Album Review: James Holden / ‘The Inheritors’ (Border Community)

James Holden The Inheritors

★★★★☆

Engineering with a fine tooth comb +/- just going with the flow = the difference between James Holden’s genius and abstract randomising. Intensely challenging and testing your survival instincts, getting the dancefloor moving may pose a problem in places as eyes and ears are likely to become transfixed by the spectacle rather than the end product of making logic out of the illogical, proving that the Idiots didn’t win after all, and having the scientific compete with ground level complexity.

Built with a coarse bustle that ranks overlaps over precision to the millimetre, the rawness of the startling “Lump” is reconfigured on the toying electro phase “Renata”, sharpening the knife edge with a stadium-sized churn of synaesthesia that with the knuckle-whitening title track, shares the nearest vibe of a sensory takeover.
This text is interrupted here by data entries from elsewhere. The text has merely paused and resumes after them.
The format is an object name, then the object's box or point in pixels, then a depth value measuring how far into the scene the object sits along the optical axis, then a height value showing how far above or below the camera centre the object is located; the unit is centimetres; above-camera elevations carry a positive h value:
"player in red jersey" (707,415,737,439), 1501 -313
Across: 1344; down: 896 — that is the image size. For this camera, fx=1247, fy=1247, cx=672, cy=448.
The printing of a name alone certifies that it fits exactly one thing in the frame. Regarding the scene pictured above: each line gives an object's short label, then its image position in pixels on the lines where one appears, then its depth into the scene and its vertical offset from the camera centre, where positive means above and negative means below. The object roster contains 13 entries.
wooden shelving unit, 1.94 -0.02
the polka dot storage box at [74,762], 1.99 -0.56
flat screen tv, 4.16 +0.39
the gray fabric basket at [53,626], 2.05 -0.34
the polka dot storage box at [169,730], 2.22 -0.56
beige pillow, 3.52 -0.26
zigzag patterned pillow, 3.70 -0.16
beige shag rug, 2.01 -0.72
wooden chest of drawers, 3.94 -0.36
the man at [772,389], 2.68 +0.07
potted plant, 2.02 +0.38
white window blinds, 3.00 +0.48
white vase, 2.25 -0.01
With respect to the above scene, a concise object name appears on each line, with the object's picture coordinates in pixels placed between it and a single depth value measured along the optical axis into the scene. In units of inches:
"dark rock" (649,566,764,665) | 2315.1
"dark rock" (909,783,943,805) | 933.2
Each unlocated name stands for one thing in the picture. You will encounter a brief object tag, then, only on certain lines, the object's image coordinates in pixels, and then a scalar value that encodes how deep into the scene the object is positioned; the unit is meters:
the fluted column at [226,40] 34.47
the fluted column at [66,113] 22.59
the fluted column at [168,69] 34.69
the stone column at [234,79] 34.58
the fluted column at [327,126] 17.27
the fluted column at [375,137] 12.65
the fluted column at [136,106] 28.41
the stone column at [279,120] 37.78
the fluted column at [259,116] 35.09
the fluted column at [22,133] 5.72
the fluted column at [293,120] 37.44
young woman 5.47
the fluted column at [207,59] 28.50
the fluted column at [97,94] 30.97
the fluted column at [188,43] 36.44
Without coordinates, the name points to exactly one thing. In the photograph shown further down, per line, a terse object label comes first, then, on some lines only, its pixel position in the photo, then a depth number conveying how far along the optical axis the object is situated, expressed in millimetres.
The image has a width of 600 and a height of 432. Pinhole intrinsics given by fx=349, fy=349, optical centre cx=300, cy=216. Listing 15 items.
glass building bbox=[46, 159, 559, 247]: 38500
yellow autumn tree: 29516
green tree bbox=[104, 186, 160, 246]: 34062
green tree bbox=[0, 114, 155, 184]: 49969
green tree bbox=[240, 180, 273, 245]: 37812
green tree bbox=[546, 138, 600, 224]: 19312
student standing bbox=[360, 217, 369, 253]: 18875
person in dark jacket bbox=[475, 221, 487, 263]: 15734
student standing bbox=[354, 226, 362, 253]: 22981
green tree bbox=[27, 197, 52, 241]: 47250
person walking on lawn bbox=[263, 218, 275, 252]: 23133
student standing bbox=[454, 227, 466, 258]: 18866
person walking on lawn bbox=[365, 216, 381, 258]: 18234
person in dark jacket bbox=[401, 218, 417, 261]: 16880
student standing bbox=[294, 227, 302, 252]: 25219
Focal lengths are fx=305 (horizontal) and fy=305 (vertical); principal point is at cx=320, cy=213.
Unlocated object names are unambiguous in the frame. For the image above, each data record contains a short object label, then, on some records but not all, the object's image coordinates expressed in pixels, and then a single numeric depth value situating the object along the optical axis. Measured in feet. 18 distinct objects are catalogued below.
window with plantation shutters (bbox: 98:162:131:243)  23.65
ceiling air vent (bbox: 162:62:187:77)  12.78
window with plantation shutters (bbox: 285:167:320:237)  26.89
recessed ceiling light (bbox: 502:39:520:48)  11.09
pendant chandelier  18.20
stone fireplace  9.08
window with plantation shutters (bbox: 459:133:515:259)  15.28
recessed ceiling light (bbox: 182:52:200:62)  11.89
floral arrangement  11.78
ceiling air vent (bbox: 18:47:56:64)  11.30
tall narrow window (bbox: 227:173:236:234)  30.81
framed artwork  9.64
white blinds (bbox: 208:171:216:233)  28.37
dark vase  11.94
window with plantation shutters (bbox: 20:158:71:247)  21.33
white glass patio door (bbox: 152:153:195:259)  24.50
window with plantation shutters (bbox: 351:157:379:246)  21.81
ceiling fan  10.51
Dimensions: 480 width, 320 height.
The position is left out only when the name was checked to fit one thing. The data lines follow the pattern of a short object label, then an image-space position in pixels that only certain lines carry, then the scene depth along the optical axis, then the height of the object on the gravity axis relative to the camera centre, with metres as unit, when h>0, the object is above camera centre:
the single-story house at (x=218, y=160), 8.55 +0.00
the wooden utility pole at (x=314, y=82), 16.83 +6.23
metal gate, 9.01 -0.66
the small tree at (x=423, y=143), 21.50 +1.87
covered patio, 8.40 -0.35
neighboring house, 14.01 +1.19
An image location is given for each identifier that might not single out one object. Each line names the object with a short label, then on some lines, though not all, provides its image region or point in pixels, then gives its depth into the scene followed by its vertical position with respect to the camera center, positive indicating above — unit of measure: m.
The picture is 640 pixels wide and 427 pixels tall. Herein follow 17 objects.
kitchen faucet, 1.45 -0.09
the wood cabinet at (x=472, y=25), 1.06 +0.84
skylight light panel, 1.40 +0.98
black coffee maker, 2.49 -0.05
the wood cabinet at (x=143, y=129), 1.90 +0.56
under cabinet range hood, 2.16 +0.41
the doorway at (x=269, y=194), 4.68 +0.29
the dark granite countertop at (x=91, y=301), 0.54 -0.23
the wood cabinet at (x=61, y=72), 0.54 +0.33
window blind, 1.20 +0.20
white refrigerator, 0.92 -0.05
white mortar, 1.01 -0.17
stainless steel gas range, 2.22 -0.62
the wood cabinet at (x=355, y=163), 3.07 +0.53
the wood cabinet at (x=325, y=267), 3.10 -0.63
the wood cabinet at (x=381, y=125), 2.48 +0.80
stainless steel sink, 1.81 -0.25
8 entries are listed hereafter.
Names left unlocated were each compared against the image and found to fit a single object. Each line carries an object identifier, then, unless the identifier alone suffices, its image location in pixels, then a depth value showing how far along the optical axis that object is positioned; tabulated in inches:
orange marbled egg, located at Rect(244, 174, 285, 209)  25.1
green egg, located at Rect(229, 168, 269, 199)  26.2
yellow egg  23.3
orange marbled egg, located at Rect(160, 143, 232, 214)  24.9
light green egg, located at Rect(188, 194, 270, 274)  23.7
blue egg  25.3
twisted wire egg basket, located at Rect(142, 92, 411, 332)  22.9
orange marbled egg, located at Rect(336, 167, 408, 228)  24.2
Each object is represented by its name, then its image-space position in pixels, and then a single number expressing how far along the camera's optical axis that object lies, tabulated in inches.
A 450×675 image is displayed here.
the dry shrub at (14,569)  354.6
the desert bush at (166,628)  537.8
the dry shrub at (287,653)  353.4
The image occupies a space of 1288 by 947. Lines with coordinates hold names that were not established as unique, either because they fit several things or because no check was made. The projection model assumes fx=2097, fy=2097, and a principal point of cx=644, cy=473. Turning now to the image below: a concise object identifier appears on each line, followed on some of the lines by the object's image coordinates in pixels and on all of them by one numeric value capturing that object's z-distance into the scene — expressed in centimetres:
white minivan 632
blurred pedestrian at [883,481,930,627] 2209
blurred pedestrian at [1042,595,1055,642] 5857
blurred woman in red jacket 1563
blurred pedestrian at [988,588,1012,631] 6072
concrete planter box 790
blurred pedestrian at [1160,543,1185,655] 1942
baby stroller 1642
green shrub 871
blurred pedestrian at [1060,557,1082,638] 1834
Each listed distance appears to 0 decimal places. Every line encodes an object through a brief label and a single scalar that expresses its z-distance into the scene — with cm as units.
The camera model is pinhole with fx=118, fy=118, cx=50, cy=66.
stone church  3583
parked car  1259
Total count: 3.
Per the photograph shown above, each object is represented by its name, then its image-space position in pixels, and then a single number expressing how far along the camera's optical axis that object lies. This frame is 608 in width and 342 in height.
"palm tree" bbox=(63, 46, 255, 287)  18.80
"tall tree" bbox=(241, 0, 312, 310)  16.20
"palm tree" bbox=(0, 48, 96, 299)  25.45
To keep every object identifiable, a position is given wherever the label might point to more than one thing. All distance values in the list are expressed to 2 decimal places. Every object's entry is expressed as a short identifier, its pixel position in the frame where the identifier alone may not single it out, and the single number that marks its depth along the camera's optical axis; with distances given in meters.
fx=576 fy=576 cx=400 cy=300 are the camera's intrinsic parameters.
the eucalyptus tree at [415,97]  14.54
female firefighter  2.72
Holden’s self-constructed machinery lays out a set of logically organised triggers to feed snap decisions/intuition as to whether to go left or right. Constructed so light seeps through the gaps in blocky brickworks, it’s a hybrid of futurism using primeval trappings to both uplift with a near prog-rock momentum and drudge as a labouring, tools-downing dirge.

Anointing himself king of the wild frontier on the clan convoy “The Caterpillar’s Intervention,” of unusually easygoing, accessible analogue, Holden looks at the sky being the limit with highs from which there must be a comedown (“Blackpool Late Eighties” decorating an epic with fated consequences), the denseness grounding you as it scrabbles to find beauty in chaos.